Erwin Krump Geschrieben Februar 9, 2011 Geschrieben Februar 9, 2011 Vermutlich würde eine Monotype Grotesque Next heutzutage so nicht mehr veröffentlicht. Das Verhältnis Versalien zu Minuskeln in Größe, Strichstärke etc. zählt ja u. a. zu den charakteristischen Merkmalen der jeweiligen Schrift. Es hängt von den Intentionen des jeweiligen Schriftgestalters ab, wie weit sich die Neuauflage einer Schrift vom Originalentwurf entfernt. Das kann eine originalgetreue Nachbildung des Jahrhunderte alten Originals sein oder aber auch nur eine Annäherung. Selbst bei völlig neuen Schriftentwürfen wird man sich nach den überlieferten Proportionen der Buchstaben zueinander orientieren. Dazu zählt auch das Verhältnis der Linienstärke der Versalien zu den Minuskeln. Zumindest bei Schriften für Mengentext. Ein interessantes Beispiel ist die in der Zeitschrift „ESCEHAERIEFTE“ zur Verwendung kommende Grundschrift Fabiol, deren Ausformung und Zurichtung sich am Druckbild der Inkunabeln orientieren.
Þorsten Geschrieben Februar 9, 2011 Geschrieben Februar 9, 2011 Nach allem was ich weiß sind das nur ausländische Schriften; wenn in einer Sprache ein Versal fast nur am Satzanfang und bei einigen ganz besonders wichtigen Wörtern vorkommt, hilft das schon, den Text optisch zu strukturieren. Die kräftiger gezeichneten Versalien sollten die Satzanfänge sowie Namen in subtiler Weise betonen. … Im Deutschen kam das wegen der vielen Hauptwörter weniger subtil zum Ausdruck. Als ich das gelesen habe, habe ich mich gefragt, wie das wohl bei Zeitungen wie der New York Times gewesen sein mag. Dort werden in Überschriften fast alle Wörter groß geschrieben, also deutlich mehr als im Deutschen. Das betrifft auch Zwischenüberschriften, die sehr lang sein können und oft ganze Sätze bilden. Eine kurze Suche hat mehrere Beispiele vom Anfang des letzten Jahrhunderts zutage gefördert, in denen es m.E. tatsächlich so aussieht, als ob die in einer Grotesken gesetzten Zwischenüberschriften tatsächlich mit leicht fetteren Versalien daherkommen. Was meint ihr?

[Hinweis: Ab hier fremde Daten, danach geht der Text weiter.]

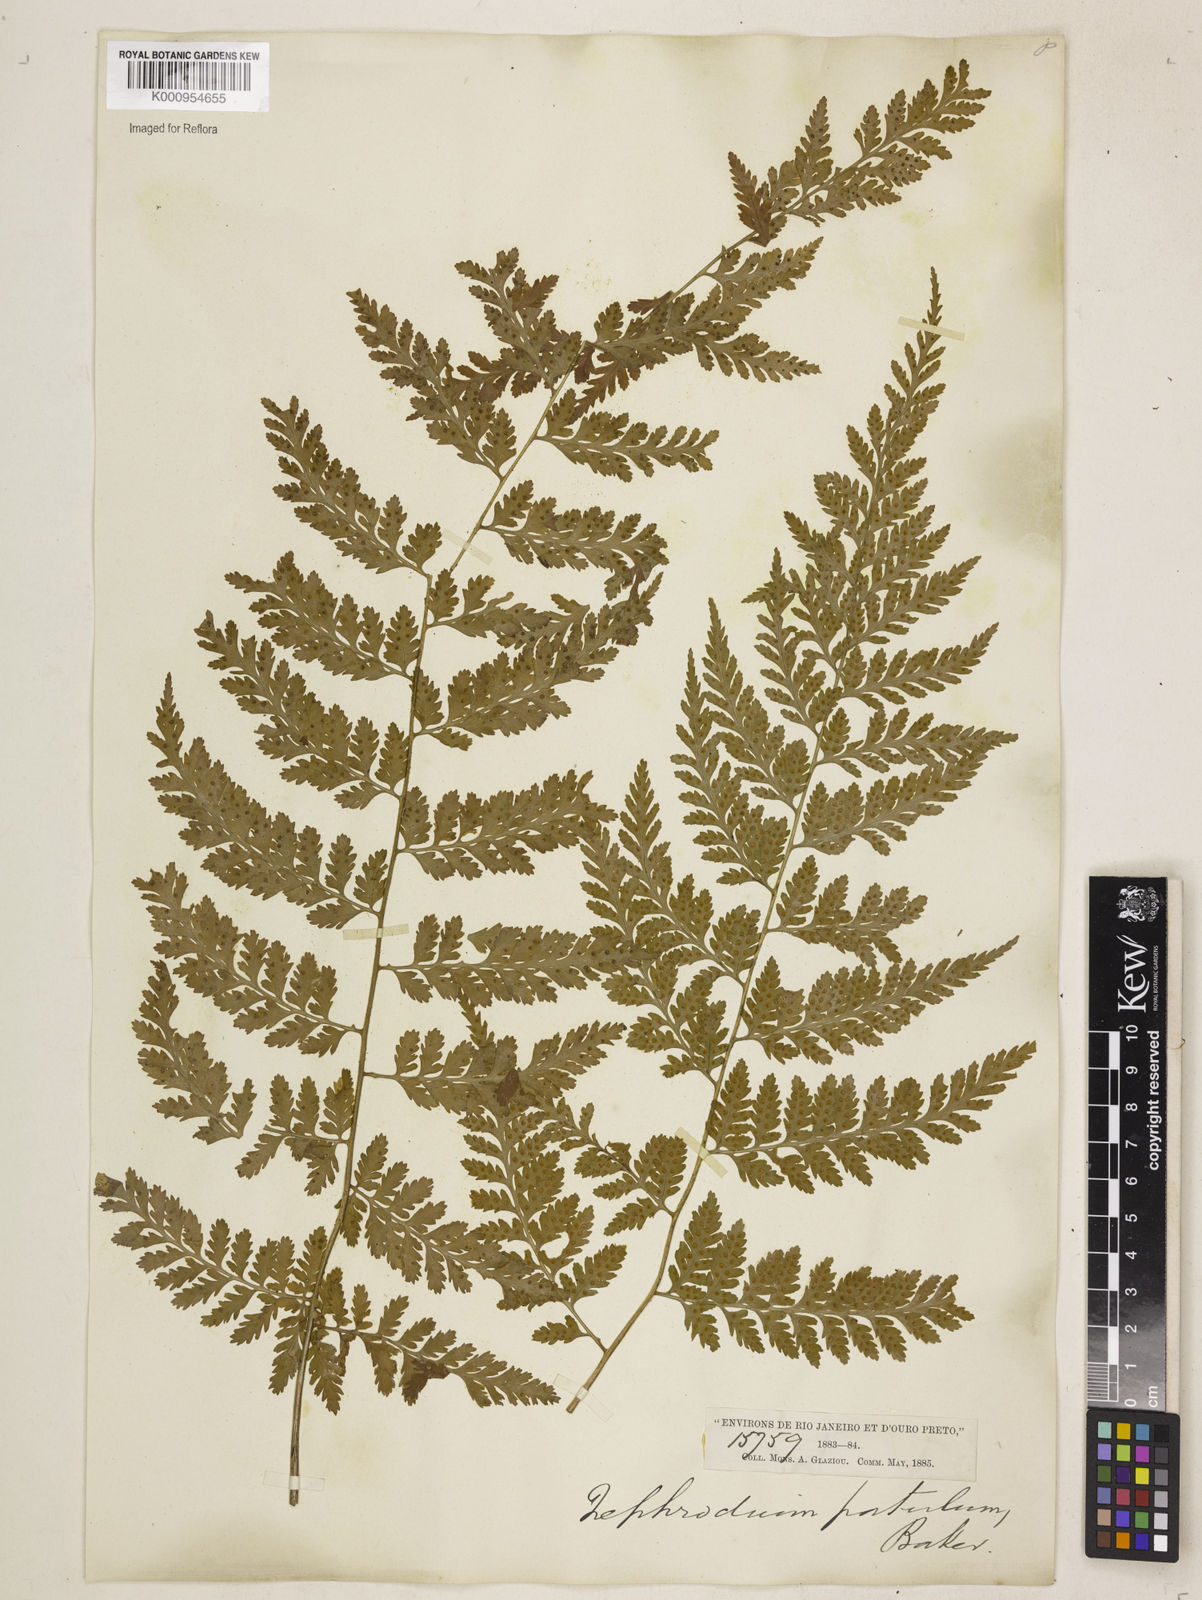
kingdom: Plantae
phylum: Tracheophyta
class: Polypodiopsida
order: Polypodiales
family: Dryopteridaceae
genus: Dryopteris
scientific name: Dryopteris patula
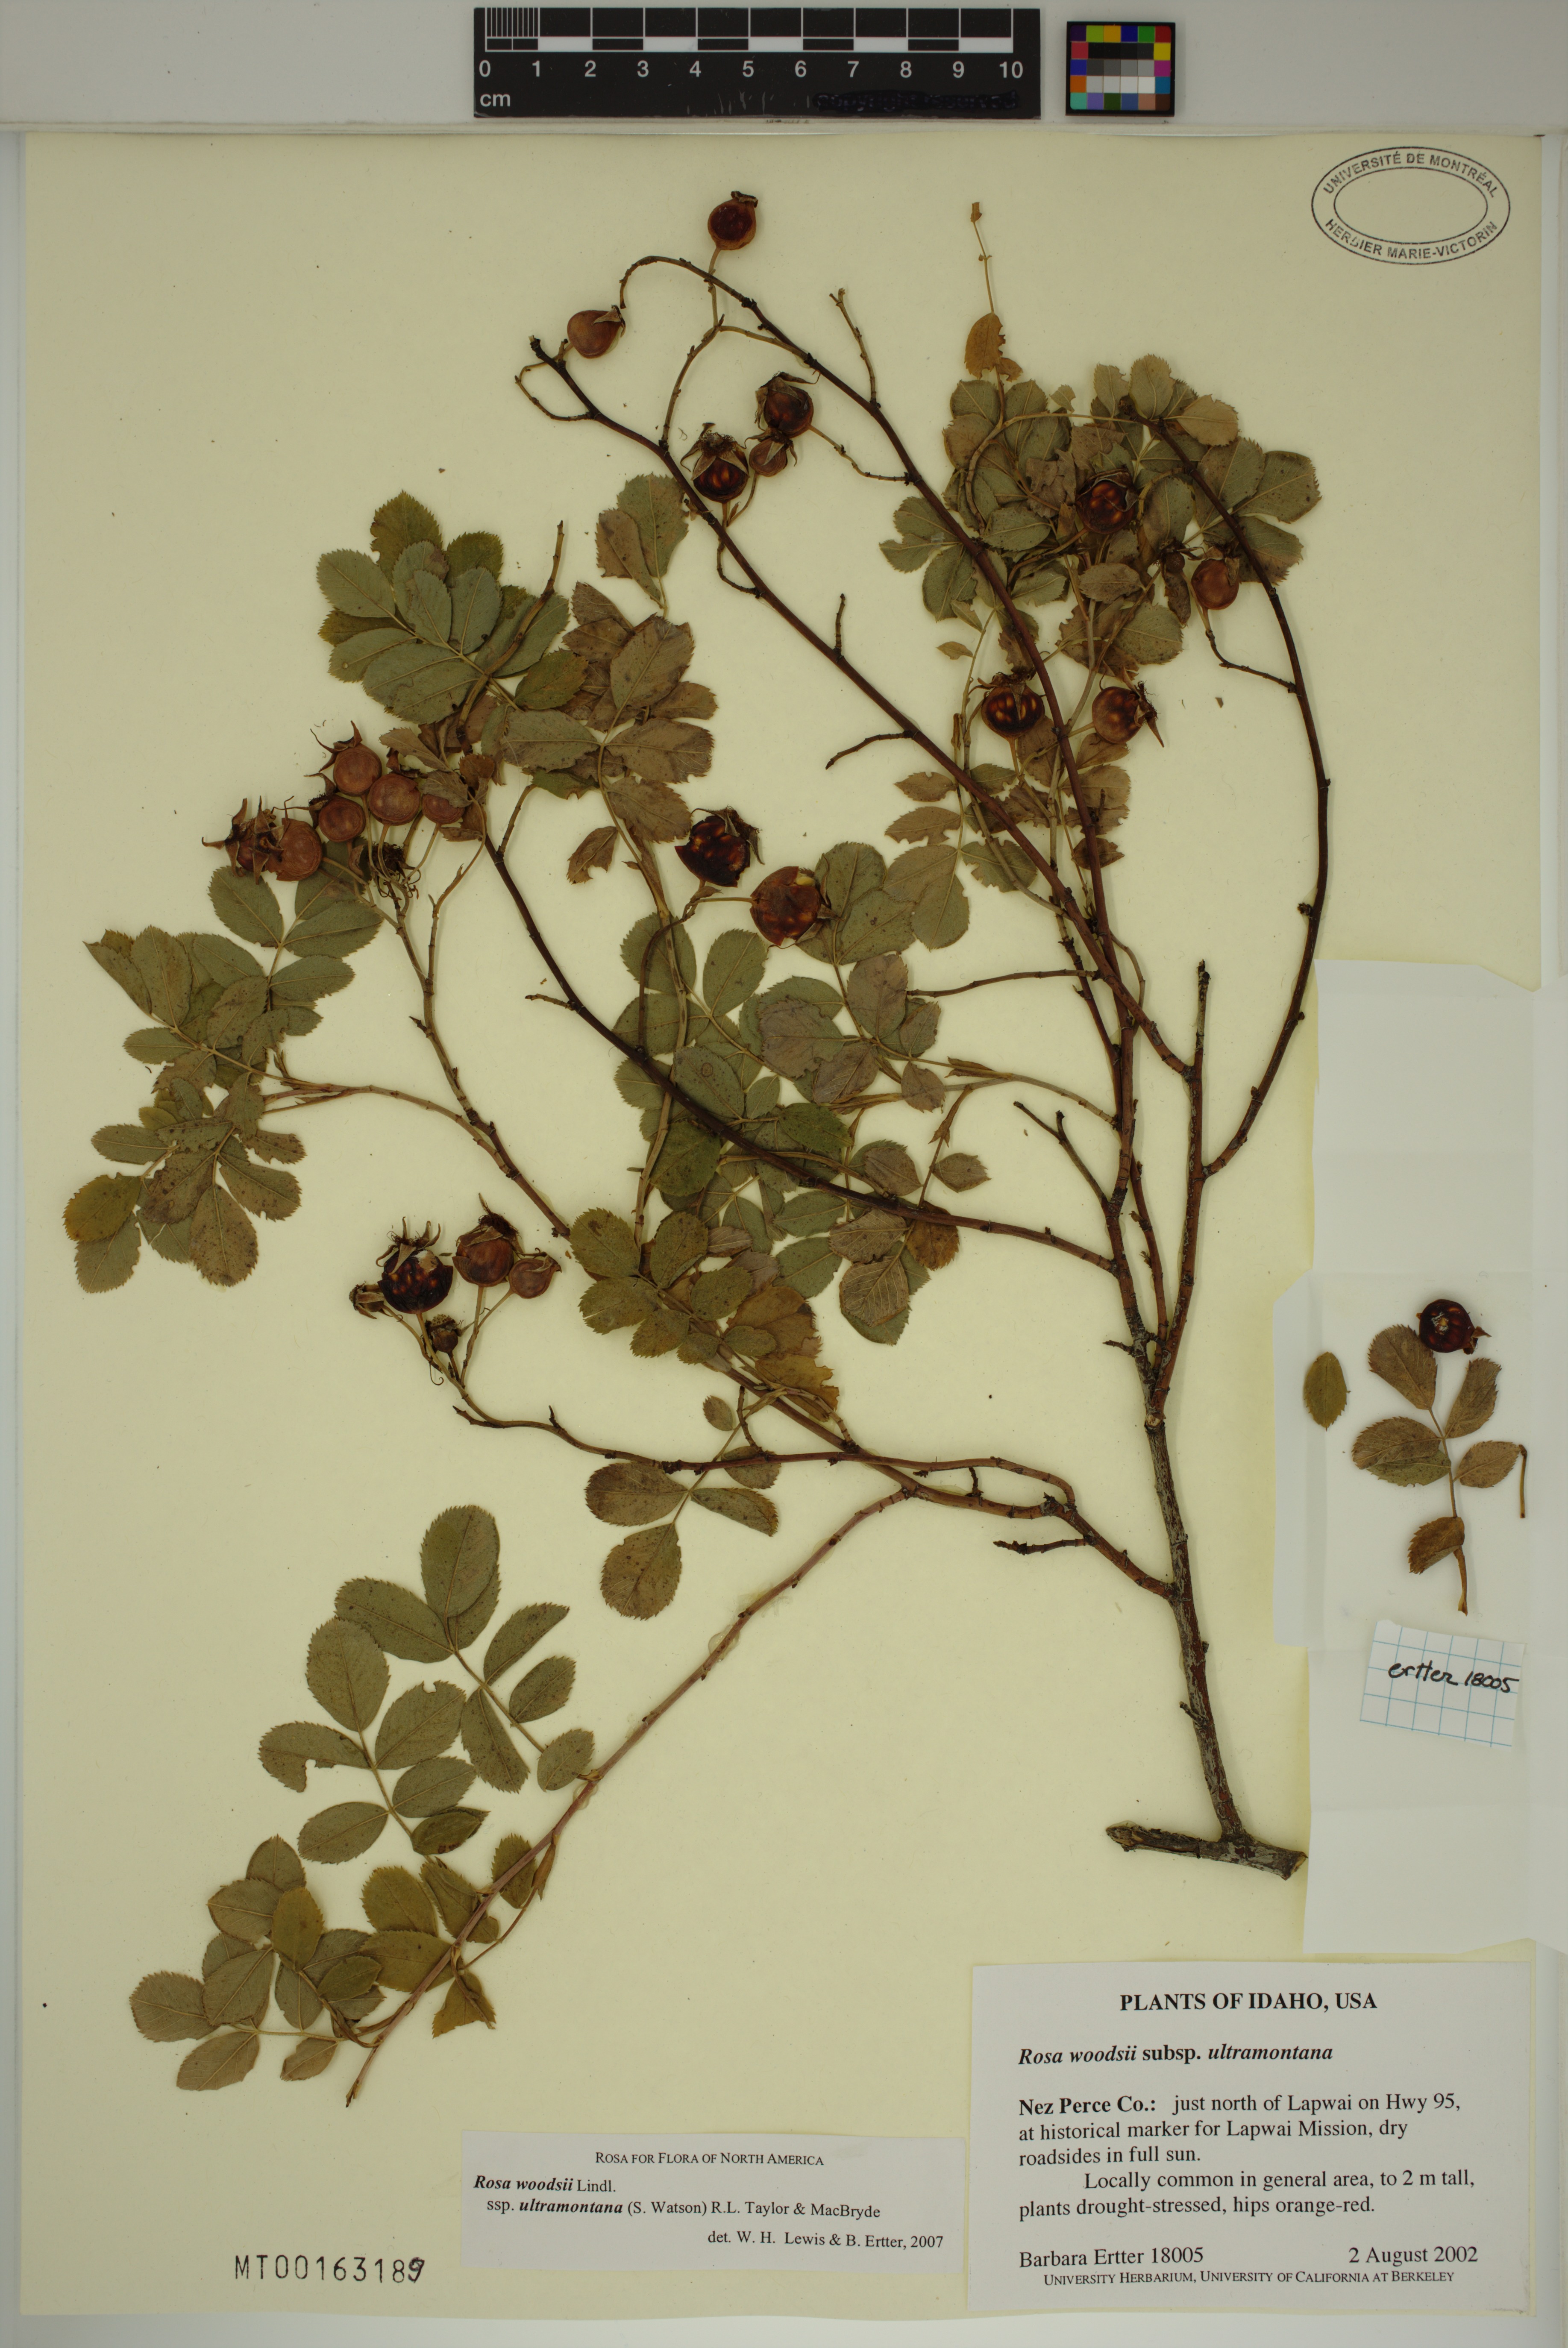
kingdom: Plantae
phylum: Tracheophyta
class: Magnoliopsida
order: Rosales
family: Rosaceae
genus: Rosa
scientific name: Rosa woodsii
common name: Woods's rose
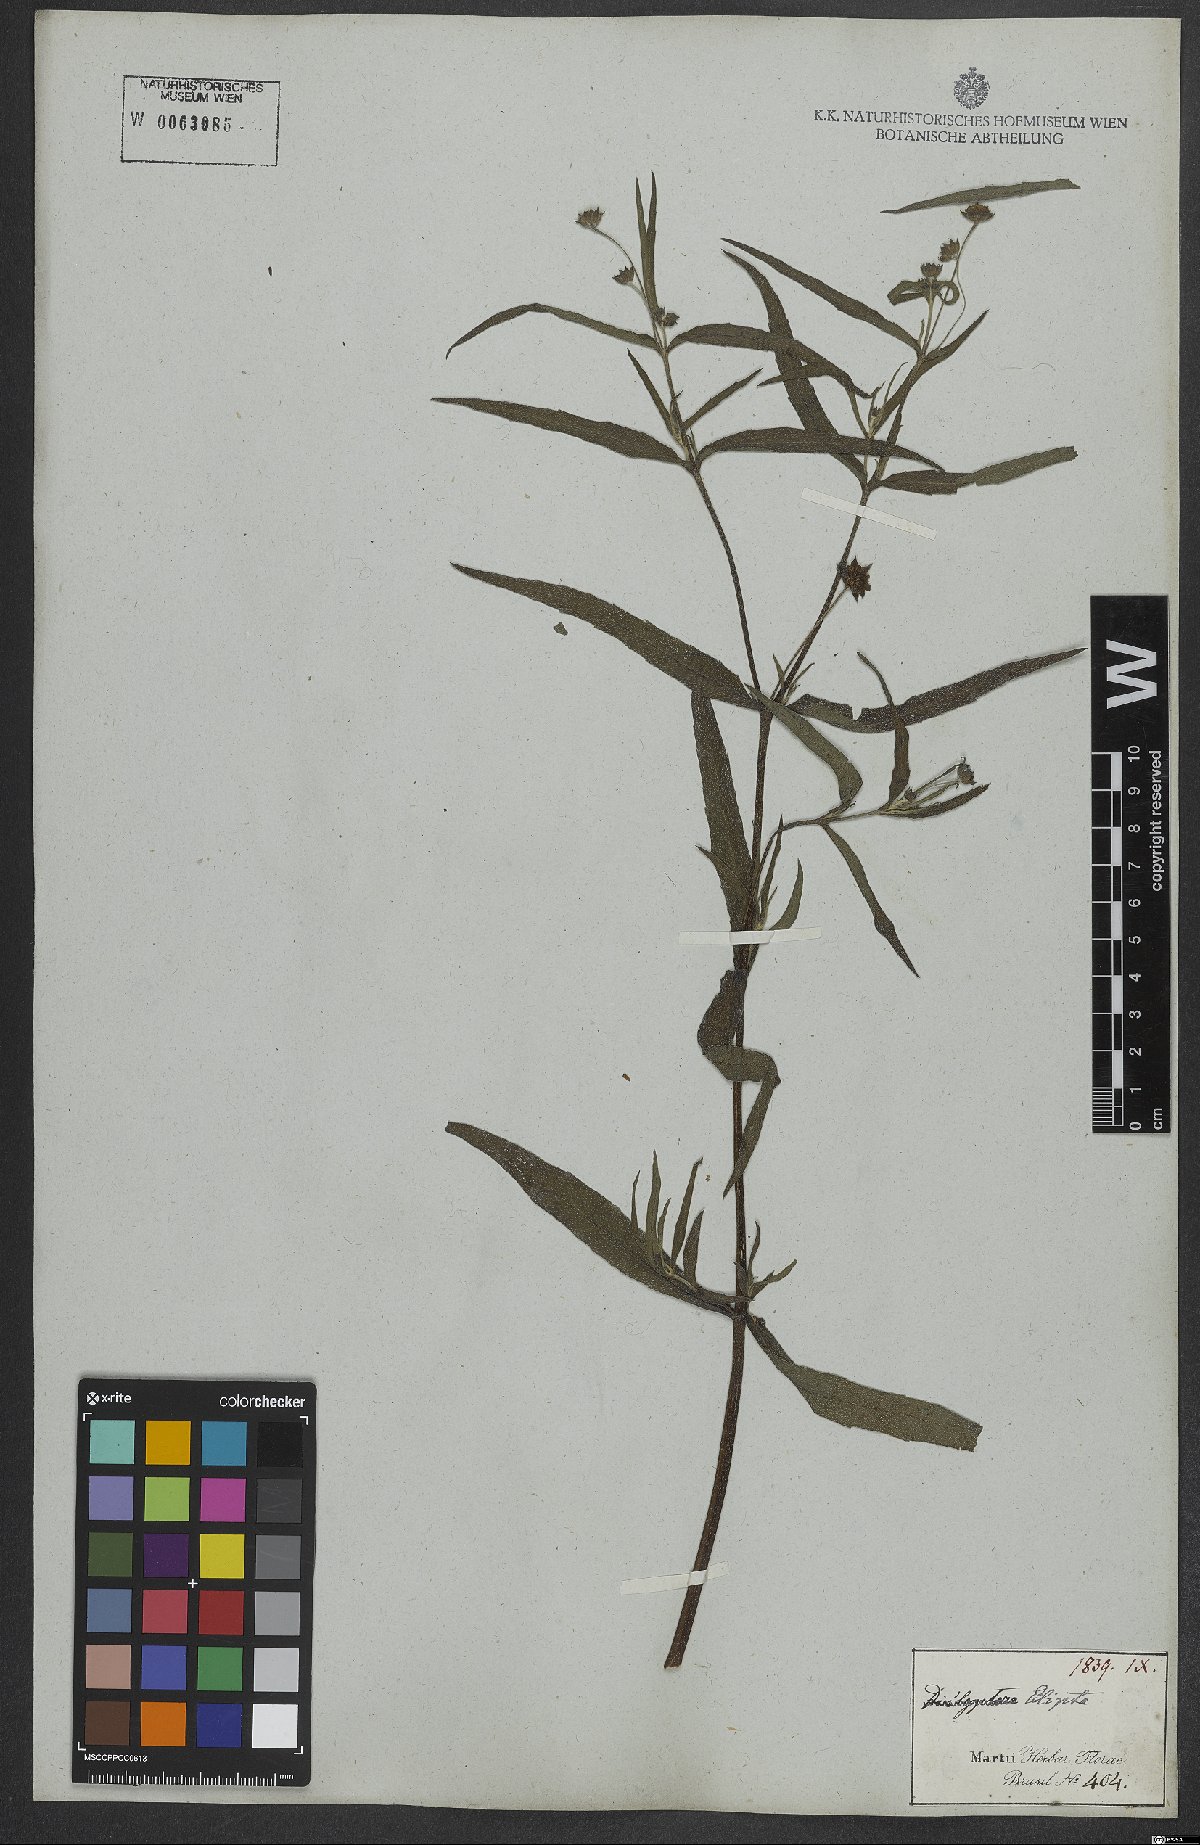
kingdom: Plantae
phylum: Tracheophyta
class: Magnoliopsida
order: Asterales
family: Asteraceae
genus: Eclipta
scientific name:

Minimalist Geschrieben Februar 9, 2011 Geschrieben Februar 9, 2011 Ich meine, dass das in dem Zusammenhang (Zeitung, Nachrichten, Blickfang, ohnehin bereits hervorgehobene [Groteske] Überschriften) gar nicht mal übel aussieht :) Wenn mir sowas in einem Fließtext begegnet nervt es mich eher, aber hier unterstützt es die Hervorhebung und ist auch nicht furchtbar übertrieben ... :)
Þorsten Geschrieben Februar 9, 2011 Geschrieben Februar 9, 2011 in dem Zusammenhang (Zeitung, Nachrichten, Blickfang, ohnehin bereits hervorgehobene [Groteske] Überschriften) gar nicht mal übel …[im] Fließtext … nervt es eher Vielleicht muss die These, dass das zum Hervorheben von Satzanfängen gedacht war, vielleicht wenigstens teilweise revidiert werden? Vielleicht war’s ja genau für solche Zwecke wie diesen Überschriften gedacht?